L'apport de François en la matière, en ses deux bulles d'indiction Misericordiae Vultus et Spes non confundit est de centrer l'explicitation sur l'intériorité, en enracinant plus fermement la doctrine sous-jacente dans la communio sanctorum :
Misericordiae Vultus a écrit :Le jubilé amène la réflexion sur l’indulgence. Elle revêt une importance particulière au cours de cette Année Sainte. Le pardon de Dieu pour nos péchés n’a pas de limite. Dans la mort et la résurrection de Jésus-Christ, Dieu rend manifeste cet amour qui va jusqu’à détruire le péché des hommes. Il est possible de se laisser réconcilier avec Dieu à travers le mystère pascal et la médiation de l’Eglise. Dieu est toujours prêt au pardon et ne se lasse jamais de l’offrir de façon toujours nouvelle et inattendue. Nous faisons tous l’expérience du péché. Nous sommes conscients d’être appelés à la perfection (cf. Mt 5, 48), mais nous ressentons fortement le poids du péché. Quand nous percevons la puissance de la grâce qui nous transforme, nous faisons l’expérience de la force du péché qui nous conditionne. Malgré le pardon, notre vie est marquée par les contradictions qui sont la conséquence de nos péchés. Dans le sacrement de la Réconciliation, Dieu pardonne les péchés, et ils sont réellement effacés, cependant que demeure l’empreinte négative des péchés dans nos comportements et nos pensées. La miséricorde de Dieu est cependant plus forte que ceci. Elle devient indulgence du Père qui rejoint le pécheur pardonné à travers l’Epouse du Christ, et le libère de tout ce qui reste des conséquences du péché, lui donnant d’agir avec charité, de grandir dans l’amour plutôt que de retomber dans le péché.

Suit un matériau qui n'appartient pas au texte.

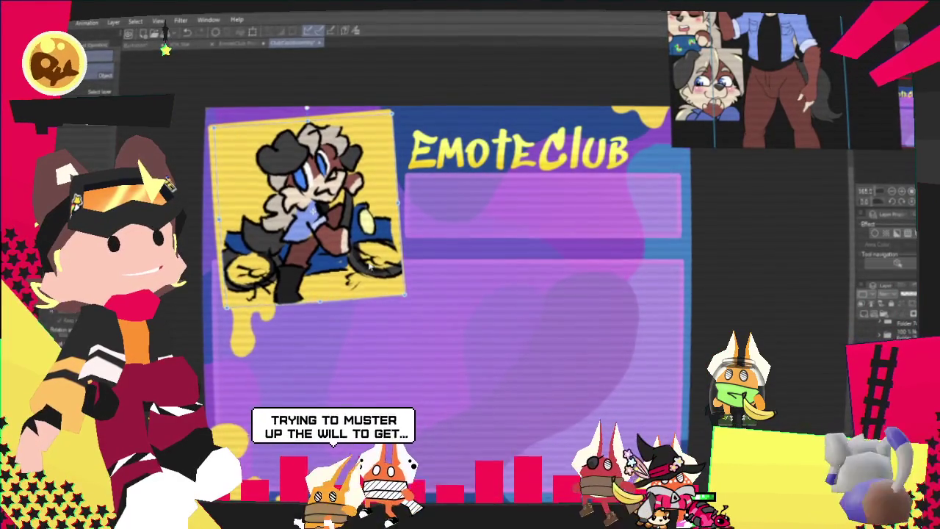
scroll(368, 266, "up", 1)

L’Eglise vit la communion des saints. Dans l’eucharistie, cette communion, qui est don de Dieu, est rendue présente comme une union spirituelle qui lie les croyants avec les Saints et les Bienheureux dont le nombre est incalculable (cf. Ap 7,4). Leur sainteté vient au secours de notre fragilité, et la Mère Eglise est ainsi capable, par sa prière et sa vie, d’aller à la rencontre de la faiblesse des uns avec la sainteté des autres. Vivre l’indulgence de l’Année Sainte, c’est s’approcher de la miséricorde du Père, avec la certitude que son pardon s’étend à toute la vie des croyants. L’indulgence, c’est l’expérience de la sainteté de l’Eglise qui donne à tous de prendre part au bénéfice de la rédemption du Christ, en faisant en sorte que le pardon parvienne jusqu’aux extrêmes conséquences que rejoint l’amour de Dieu. Vivons intensément le Jubilé, en demandant au Père le pardon des péchés et l’étendue de son indulgence miséricordieuse.
Spes non confundit a écrit :L’indulgence, en effet, permet de découvrir à quel point la miséricorde de Dieu est illimitée. Ce n’est pas un hasard si, dans l’Antiquité, le terme « miséricorde » était interchangeable avec le terme « indulgence », précisément parce que celui-ci entend exprimer la plénitude du pardon de Dieu, qui ne connaît pas de limites.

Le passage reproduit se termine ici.